Le Pen’s National Rally party hit with €3.5 million bill from European Parliament

France’s Rassemblement National (RN), led by Marine Le Pen, is reeling from a crushing financial blow just months ahead of the presidential race.

After being found guilty in the long-running EU parliamentary assistants case, the European Parliament is now demanding that Le Pen’s party cough up €3.5 million in damages—an amount that could derail its campaign plans and potentially its very future.

The ruling follows a French court’s decision in the high-profile case, which centered on allegations that RN misused public funds by placing party staff on the EU payroll under false pretenses. Though the total amount of damage was pegged at €4.5 million, the RN has already returned €1 million. What remains includes roughly €3.25 million in economic damages, €200,000 for moral damages, and €80,000 in legal fees.

According to a statement from the European Parliament, the case isn’t just about party finances—it’s about protecting European taxpayers. “This money was misappropriated from European citizens,” the Parliament asserted, framing the scandal as a betrayal of both French and EU voters.

Le Pen hasn’t minced words in responding to the decision. With visible frustration, she framed the ruling as a politically motivated attempt to knock her out of the presidential race and choke her party’s resources. “It’s not only about sidelining a candidate,” she said. “If they can bring down the party too, well then that’s just a bonus.”

While the party is appealing the ruling, the court has ordered immediate payment, meaning the RN can’t delay cutting the check. They’ve asked for an installment plan, but that won’t ease the sting of the timing—or the scale—of the penalty.

For a party long shackled by financial woes and routinely rejected by French banks, this judgment couldn’t have come at a worse time. The RN has traditionally leaned on public funding tied to electoral results and, controversially, on foreign loans after being stonewalled domestically.

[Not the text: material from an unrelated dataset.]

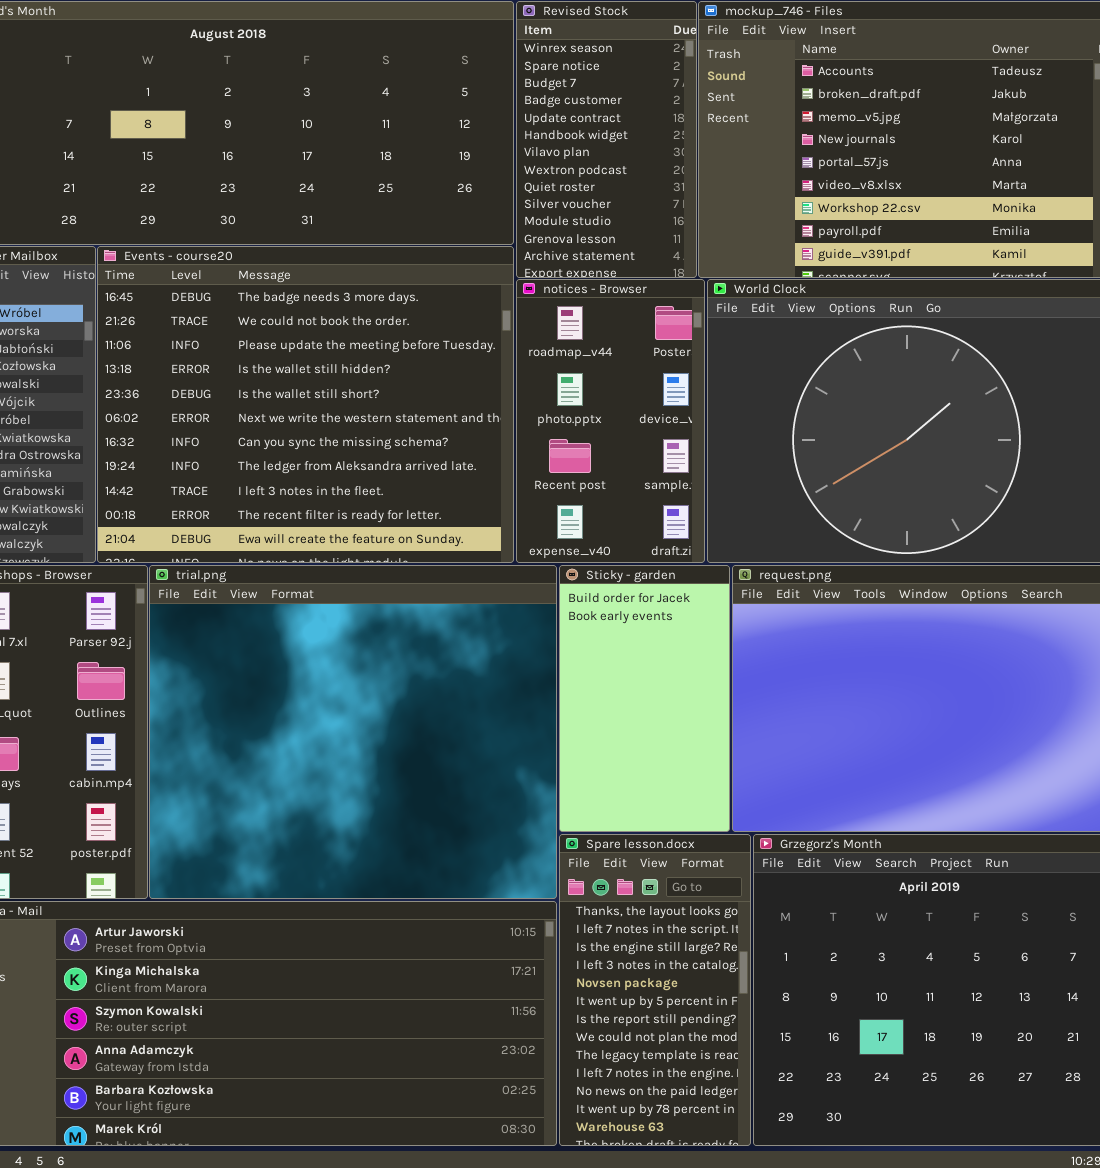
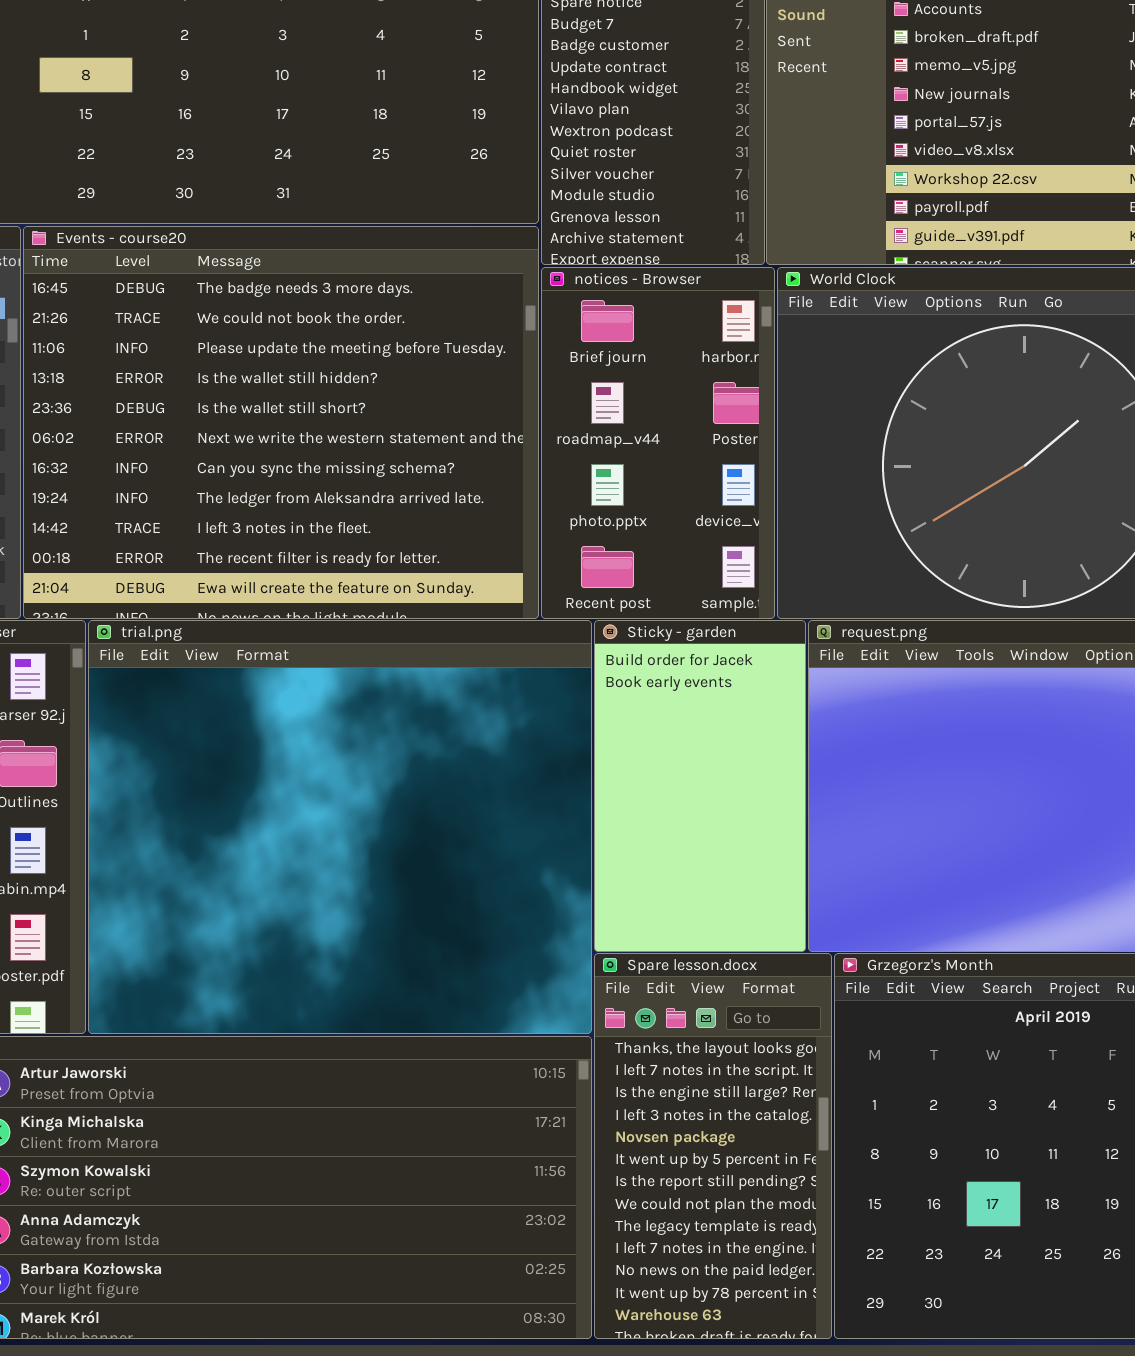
notices - Browser: [516,279,705,563] -> [541,267,775,619], scrolled up 1 row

It only recently repaid a much-criticized loan from a Czech-Russian bank—ten years in the making and politically costly.

While party officials claim they can manage the payment, doing so would all but drain their campaign war chest, putting them at a serious disadvantage against better-funded rivals. With the clock ticking to the next election, the RN is now juggling political strategy with financial survival.